Unlike the sporadic RAML, multiple lesions in both kidneys are seen in RAML associated with the TS 5. Slow-growing sporadic RAML usually does not lead to deterioration of renal function 6. In the differentiation of patients with TS characteristic skin lesions in patients with RAML and the presence of other symptoms of TS should be considered such as benign tumors in multiple organs. Only 10% of RAML patients are associated with TS, but all patients should be evaluated for subclinical or undiagnosed TS. Sporadic RAML, compared with RAML associated with TS usually occurs in older age, being single, rarely causes symptoms and hemorrhages and grows more slowly 6. Active intervention is required more often in TS associated RAML patients compared to sporadic RAML patients.

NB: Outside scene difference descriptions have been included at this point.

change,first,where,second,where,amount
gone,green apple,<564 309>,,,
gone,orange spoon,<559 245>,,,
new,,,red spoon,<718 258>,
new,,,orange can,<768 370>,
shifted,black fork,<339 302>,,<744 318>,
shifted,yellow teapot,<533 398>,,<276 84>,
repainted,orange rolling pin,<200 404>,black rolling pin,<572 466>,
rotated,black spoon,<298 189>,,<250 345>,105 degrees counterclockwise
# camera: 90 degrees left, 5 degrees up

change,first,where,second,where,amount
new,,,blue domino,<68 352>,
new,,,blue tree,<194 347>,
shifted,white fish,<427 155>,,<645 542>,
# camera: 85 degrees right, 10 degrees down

Surgical treatment is suggested for patients with high suspicion of malignancy with intramural necrosis and / or calcification 7. Available interventions include nephron-sparing surgery (NSS), selective renal artery embolization, total nephrectomy and radiofrequency ablation. Intervention may vary according to the patient. NSS is an important option rather than total nephrectomy in 7-10 cm sized tumors and patients with multiple RAMLs 8. Selective renal artery embolization or total nephrectomy may be a viable option for tumors unsuitable for NSS due to tumor location, size, hemorrhage or urinary fistula risk. Self-limiting postembolization syndrome developed in 35.9% of patients in a study with 524 patients with RAML managed with transarterial embolization. Mortality has not developed in this patient group depending on the embolization. Tumor size reduction of 38.3% (mean 3.4 cm) was determined at average 39-month follow-up after embolization. Unplanned embolization or surgery was necessitated in 20.9% of patients during follow up period. Re-operation etiology includes RAML revascularization (30%), constant or increasing tumor size (22.6%), refractory or recurrent symptoms (16.7%) and the emergence of acute retroperitoneal hemorrhage (14.3%) 9.
According to the European Association of Urology (EAU) guidelines, active surveillance would be the most appropriate approach for RAML [Grade of Evidence (GE): 3].
Selective arterial embolization is recommended as first-line therapy whether active monitoring will be discontinued (GE: 3). If surgical treatment is preferred, many patients can be managed by NSS, complete nephrectomy is indicated in some patients (GE: 3). Radiofrequency ablation can be used as another option. Moreover the tumor volume can be reduced with mTOR inhibitors (sirolimus and everolimus) and surgery may be delayed with this treatment 10.